A recent study by the Federal Reserve Bank of New York reports that most students who left college during the 2008 recession have defaulted on their loans, are seriously delinquent or are not able to keep paying down their balances.
"The latest statistics from the Fed simply show a worsening of the problem," said Lynnette Khalfani-Cox, author of "College Secrets: How to Save Money, Cut College Costs and Graduate Debt Free."
"We all know the true numbers regarding delinquencies are actually far more dire than the statistics currently show. That's because so few borrowers are actually in repayment," she said. "A lot of them, young and old, are struggling to make ends meet, and I fear ultimately many will wind up in delinquency or default."
According to the survey, the hardest hit group are borrowers in low income areas, who have made almost no progress on paying down their loans, with an aggregate balance of 97 percent where it was for students leaving school in 2009.
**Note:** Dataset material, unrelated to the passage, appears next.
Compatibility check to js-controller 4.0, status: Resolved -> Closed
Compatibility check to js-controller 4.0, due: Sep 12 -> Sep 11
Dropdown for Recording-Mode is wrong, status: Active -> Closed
In total, the study showed that 46 percent of student loan borrowers are current on their loans, but are not yet repaying, with only 37 percent both current and actively paying them down.
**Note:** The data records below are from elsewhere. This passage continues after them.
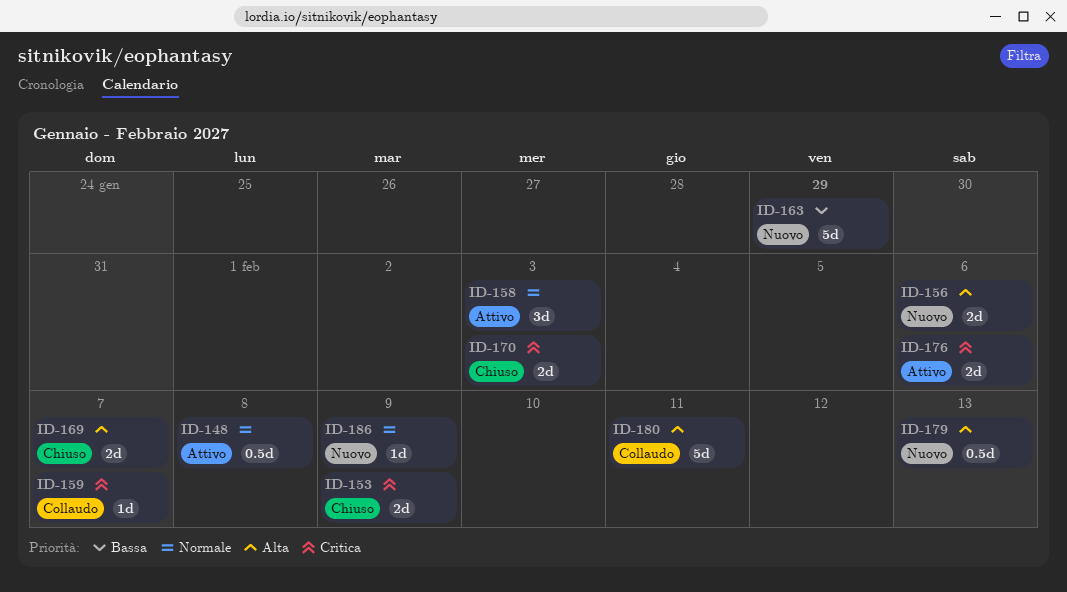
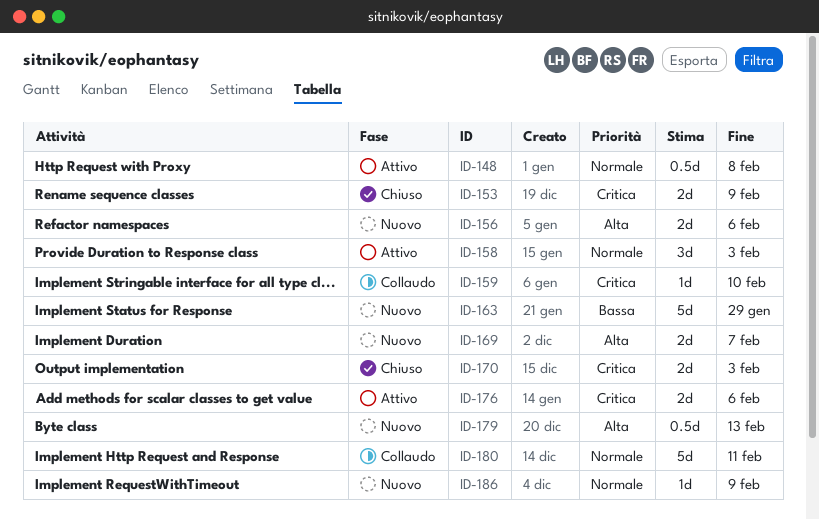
ID-159, due: Feb 7 -> Feb 10
ID-169, status: Chiuso -> Nuovo
ID-180, priority: Alta -> Normale

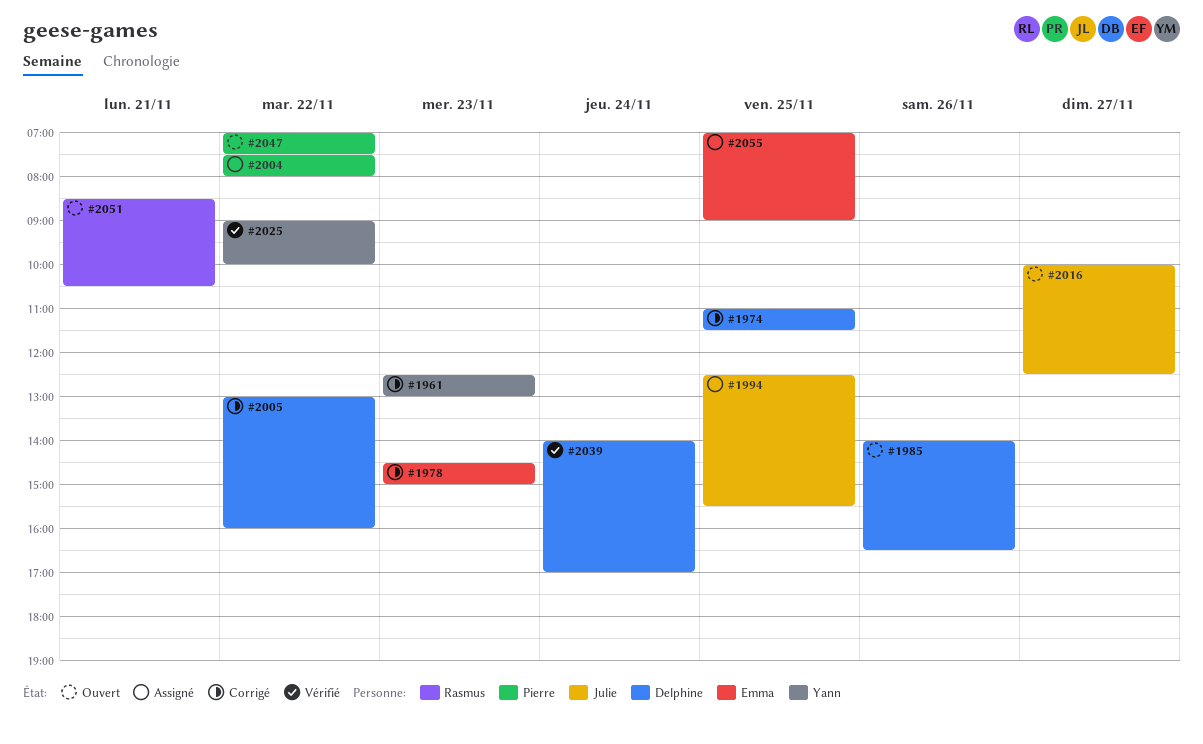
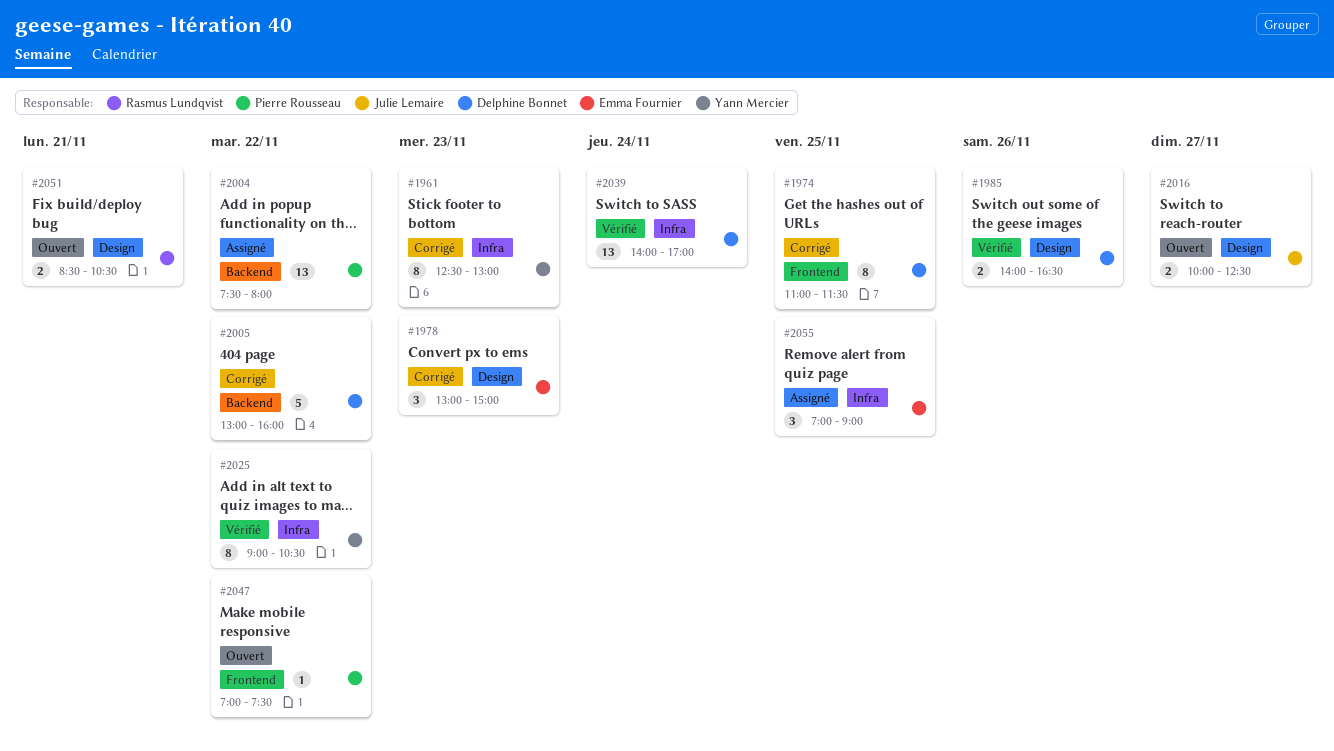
#1978, begins: 14:30 -> 13:00
#1985, status: Ouvert -> Vérifié
#1994: present -> none
#2025, ends: 10:00 -> 10:30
Research also shows that the young aren't the only ones affected. Two-thirds of the total student loan balances are held by people 30 and over. In addition, balances for people over the age of 60 have increased nine-fold between 2004-2014 in an attempt to re-educate themselves or help their children and grand-children with loans.
Another study conducted by the Urban Institute shows that in a similar time-frame, between 2004-2012, student loan borrowers with bachelor's degrees holding $40,000 or more in student loans jumped from 2 percent to 18 percent.